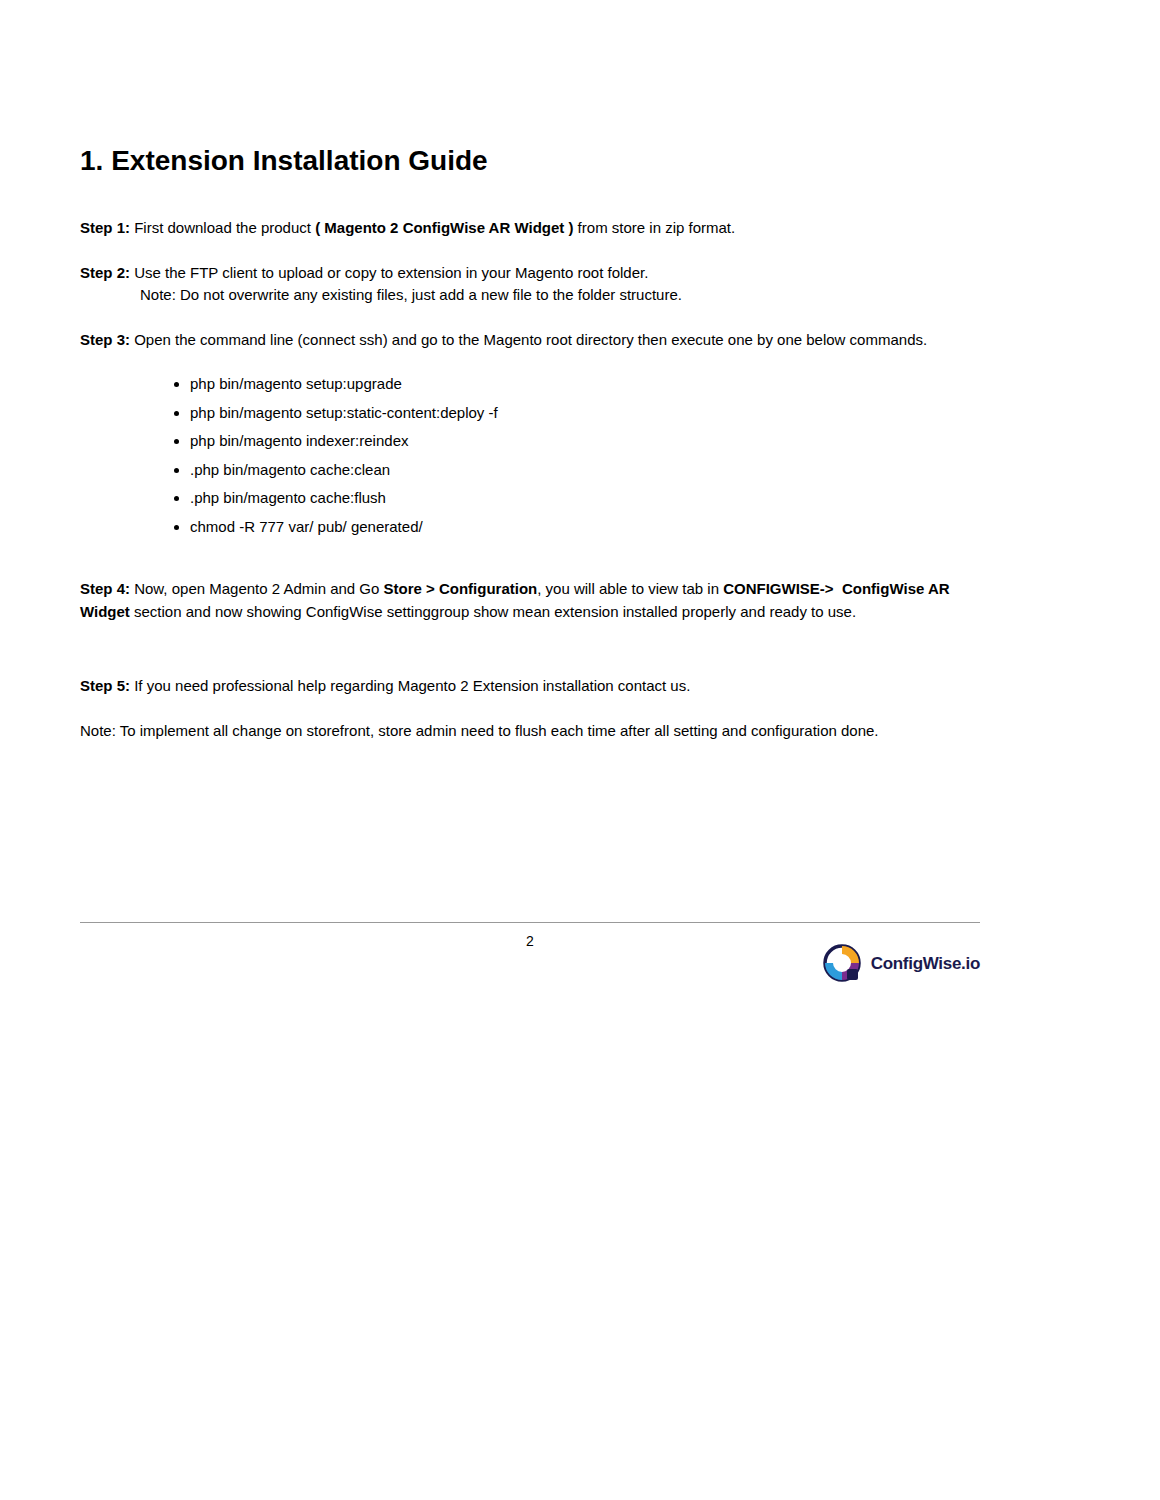1. Extension Installation Guide
Step 1: First download the product ( Magento 2 ConfigWise AR Widget ) from store in zip format.
Step 2: Use the FTP client to upload or copy to extension in your Magento root folder.
Note: Do not overwrite any existing files, just add a new file to the folder structure.
Step 3: Open the command line (connect ssh) and go to the Magento root directory then execute one by one below commands.
php bin/magento setup:upgrade
php bin/magento setup:static-content:deploy -f
php bin/magento indexer:reindex
.php bin/magento cache:clean
.php bin/magento cache:flush
chmod -R 777 var/ pub/ generated/
Step 4: Now, open Magento 2 Admin and Go Store > Configuration, you will able to view tab in CONFIGWISE-> ConfigWise AR Widget section and now showing ConfigWise settinggroup show mean extension installed properly and ready to use.
Step 5: If you need professional help regarding Magento 2 Extension installation contact us.
Note: To implement all change on storefront, store admin need to flush each time after all setting and configuration done.
2
ConfigWise.io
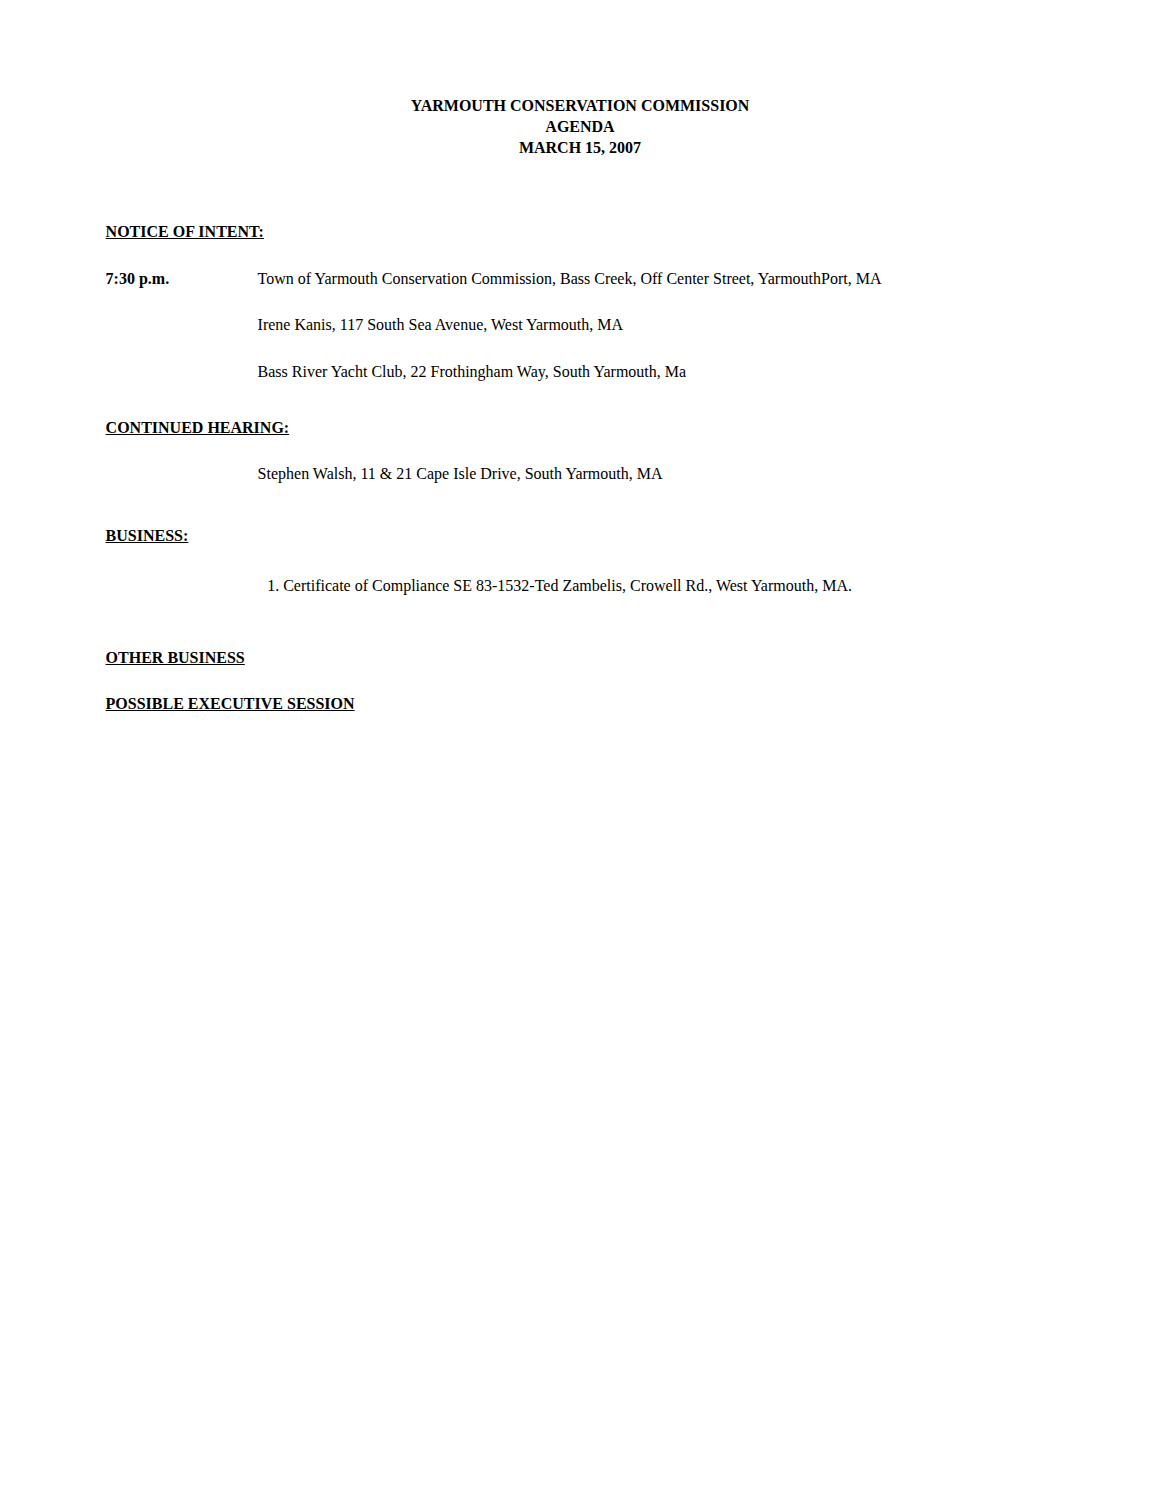YARMOUTH CONSERVATION COMMISSION AGENDA MARCH 15, 2007
NOTICE OF INTENT:
7:30 p.m.
Town of Yarmouth Conservation Commission, Bass Creek, Off Center Street, YarmouthPort, MA
Irene Kanis, 117 South Sea Avenue, West Yarmouth, MA
Bass River Yacht Club, 22 Frothingham Way, South Yarmouth, Ma
CONTINUED HEARING:
Stephen Walsh, 11 & 21 Cape Isle Drive, South Yarmouth, MA
BUSINESS:
Certificate of Compliance SE 83-1532-Ted Zambelis, Crowell Rd., West Yarmouth, MA.
OTHER BUSINESS
POSSIBLE EXECUTIVE SESSION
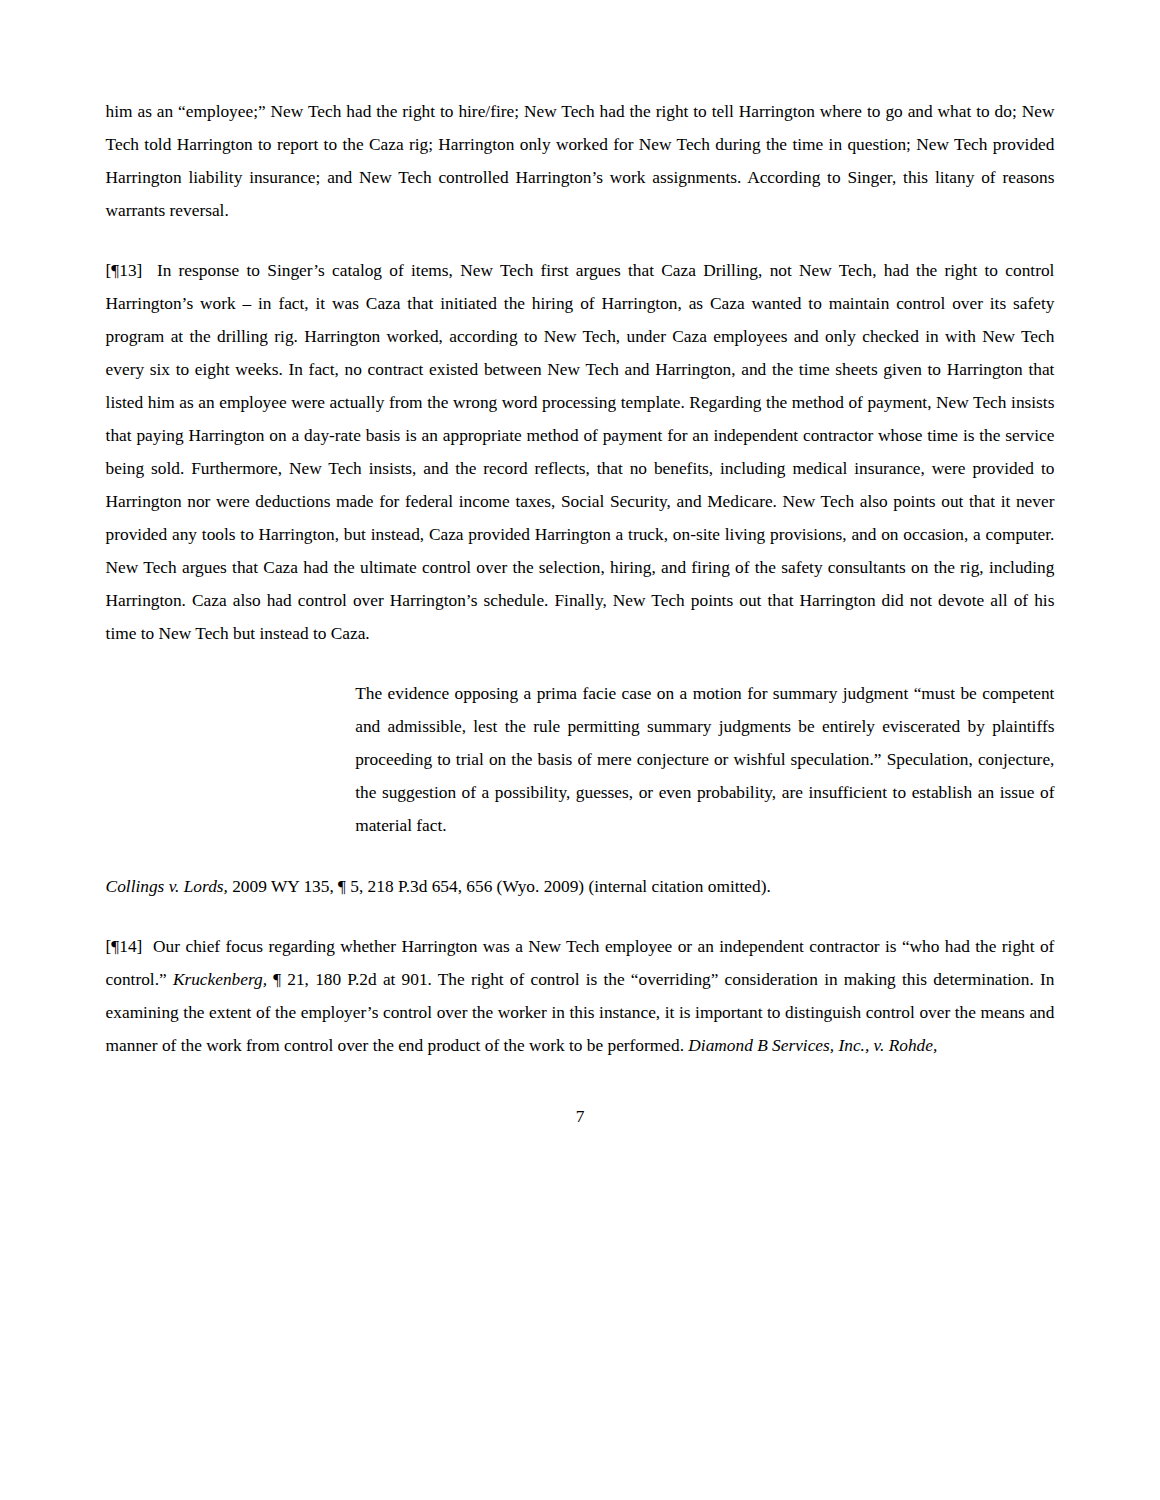him as an “employee;” New Tech had the right to hire/fire; New Tech had the right to tell Harrington where to go and what to do; New Tech told Harrington to report to the Caza rig; Harrington only worked for New Tech during the time in question; New Tech provided Harrington liability insurance; and New Tech controlled Harrington’s work assignments. According to Singer, this litany of reasons warrants reversal.
[¶13] In response to Singer’s catalog of items, New Tech first argues that Caza Drilling, not New Tech, had the right to control Harrington’s work – in fact, it was Caza that initiated the hiring of Harrington, as Caza wanted to maintain control over its safety program at the drilling rig. Harrington worked, according to New Tech, under Caza employees and only checked in with New Tech every six to eight weeks. In fact, no contract existed between New Tech and Harrington, and the time sheets given to Harrington that listed him as an employee were actually from the wrong word processing template. Regarding the method of payment, New Tech insists that paying Harrington on a day-rate basis is an appropriate method of payment for an independent contractor whose time is the service being sold. Furthermore, New Tech insists, and the record reflects, that no benefits, including medical insurance, were provided to Harrington nor were deductions made for federal income taxes, Social Security, and Medicare. New Tech also points out that it never provided any tools to Harrington, but instead, Caza provided Harrington a truck, on-site living provisions, and on occasion, a computer. New Tech argues that Caza had the ultimate control over the selection, hiring, and firing of the safety consultants on the rig, including Harrington. Caza also had control over Harrington’s schedule. Finally, New Tech points out that Harrington did not devote all of his time to New Tech but instead to Caza.
The evidence opposing a prima facie case on a motion for summary judgment “must be competent and admissible, lest the rule permitting summary judgments be entirely eviscerated by plaintiffs proceeding to trial on the basis of mere conjecture or wishful speculation.” Speculation, conjecture, the suggestion of a possibility, guesses, or even probability, are insufficient to establish an issue of material fact.
Collings v. Lords, 2009 WY 135, ¶ 5, 218 P.3d 654, 656 (Wyo. 2009) (internal citation omitted).
[¶14] Our chief focus regarding whether Harrington was a New Tech employee or an independent contractor is “who had the right of control.” Kruckenberg, ¶ 21, 180 P.2d at 901. The right of control is the “overriding” consideration in making this determination. In examining the extent of the employer’s control over the worker in this instance, it is important to distinguish control over the means and manner of the work from control over the end product of the work to be performed. Diamond B Services, Inc., v. Rohde,
7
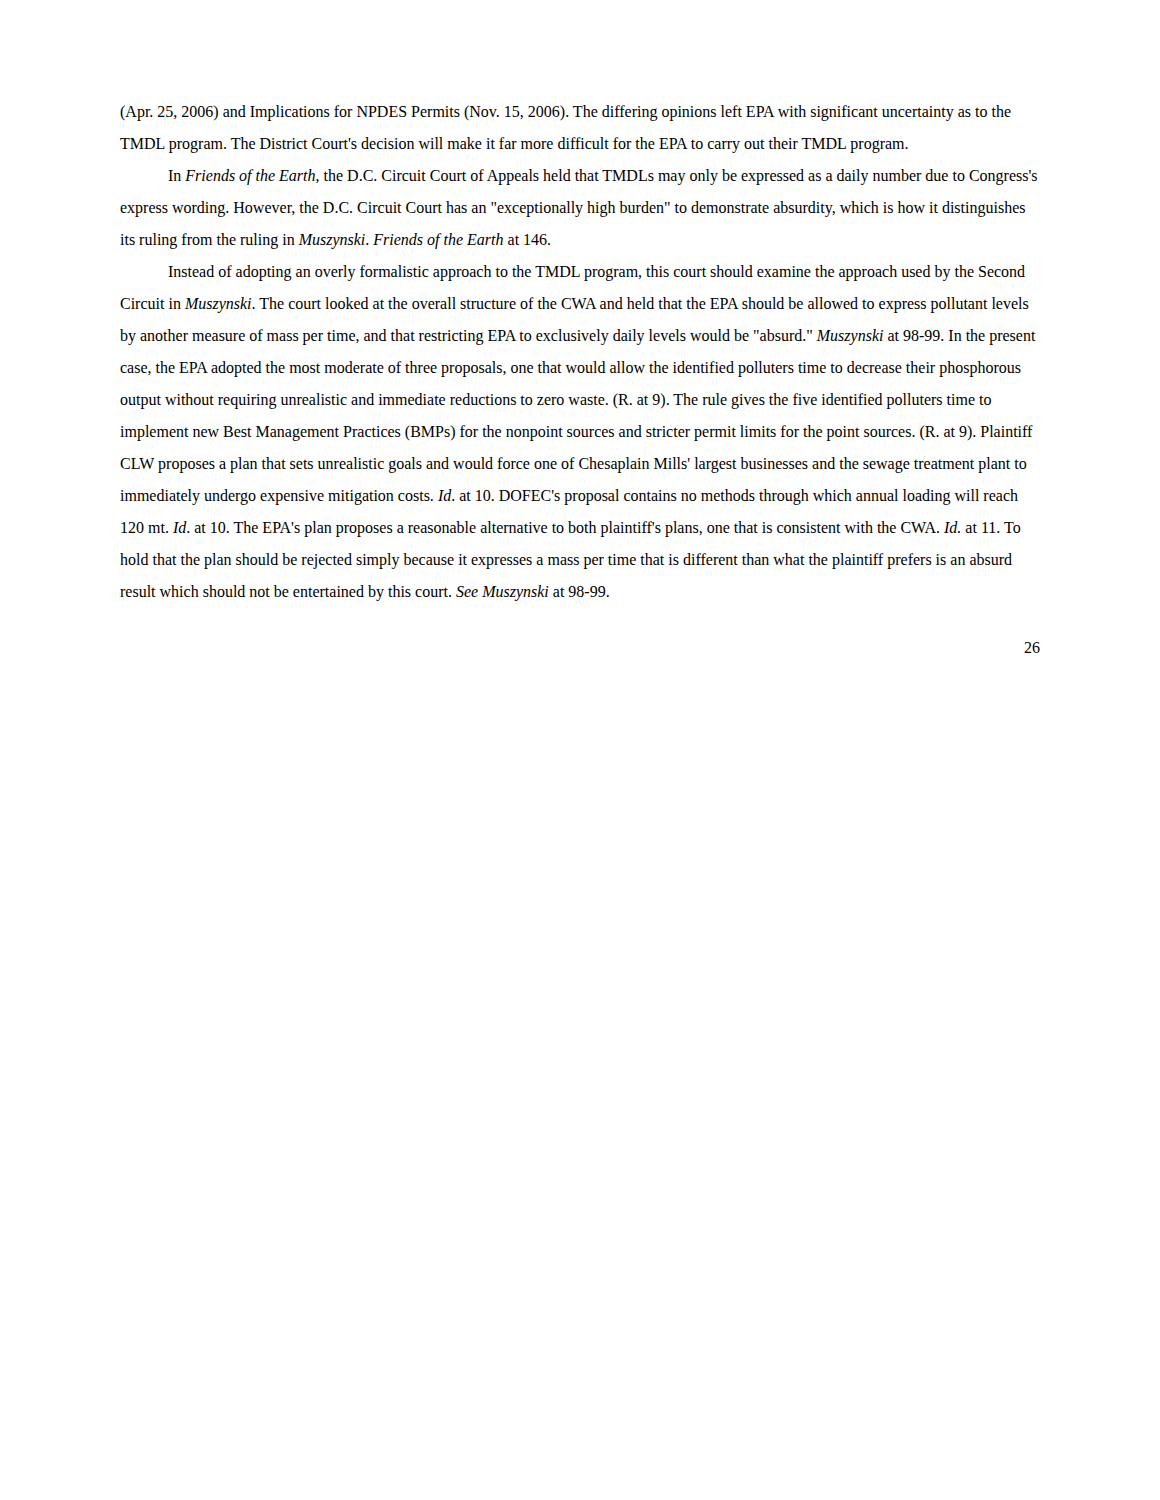(Apr. 25, 2006) and Implications for NPDES Permits (Nov. 15, 2006). The differing opinions left EPA with significant uncertainty as to the TMDL program. The District Court's decision will make it far more difficult for the EPA to carry out their TMDL program.
In Friends of the Earth, the D.C. Circuit Court of Appeals held that TMDLs may only be expressed as a daily number due to Congress's express wording. However, the D.C. Circuit Court has an "exceptionally high burden" to demonstrate absurdity, which is how it distinguishes its ruling from the ruling in Muszynski. Friends of the Earth at 146.
Instead of adopting an overly formalistic approach to the TMDL program, this court should examine the approach used by the Second Circuit in Muszynski. The court looked at the overall structure of the CWA and held that the EPA should be allowed to express pollutant levels by another measure of mass per time, and that restricting EPA to exclusively daily levels would be "absurd." Muszynski at 98-99. In the present case, the EPA adopted the most moderate of three proposals, one that would allow the identified polluters time to decrease their phosphorous output without requiring unrealistic and immediate reductions to zero waste. (R. at 9). The rule gives the five identified polluters time to implement new Best Management Practices (BMPs) for the nonpoint sources and stricter permit limits for the point sources. (R. at 9). Plaintiff CLW proposes a plan that sets unrealistic goals and would force one of Chesaplain Mills' largest businesses and the sewage treatment plant to immediately undergo expensive mitigation costs. Id. at 10. DOFEC's proposal contains no methods through which annual loading will reach 120 mt. Id. at 10. The EPA's plan proposes a reasonable alternative to both plaintiff's plans, one that is consistent with the CWA. Id. at 11. To hold that the plan should be rejected simply because it expresses a mass per time that is different than what the plaintiff prefers is an absurd result which should not be entertained by this court. See Muszynski at 98-99.
26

Assignment:
For this exercise, transcribe exactly the part of the records above that opens with the line containing "ConfigWise.io" and closes with the one containing "reasons warrants reversal.". Pictures are not part of the copy.

Exercise output:
ConfigWise.io
YARMOUTH CONSERVATION COMMISSION AGENDA MARCH 15, 2007
NOTICE OF INTENT:
7:30 p.m.
Town of Yarmouth Conservation Commission, Bass Creek, Off Center Street, YarmouthPort, MA
Irene Kanis, 117 South Sea Avenue, West Yarmouth, MA
Bass River Yacht Club, 22 Frothingham Way, South Yarmouth, Ma
CONTINUED HEARING:
Stephen Walsh, 11 & 21 Cape Isle Drive, South Yarmouth, MA
BUSINESS:
Certificate of Compliance SE 83-1532-Ted Zambelis, Crowell Rd., West Yarmouth, MA.
OTHER BUSINESS
POSSIBLE EXECUTIVE SESSION
him as an “employee;” New Tech had the right to hire/fire; New Tech had the right to tell Harrington where to go and what to do; New Tech told Harrington to report to the Caza rig; Harrington only worked for New Tech during the time in question; New Tech provided Harrington liability insurance; and New Tech controlled Harrington’s work assignments. According to Singer, this litany of reasons warrants reversal.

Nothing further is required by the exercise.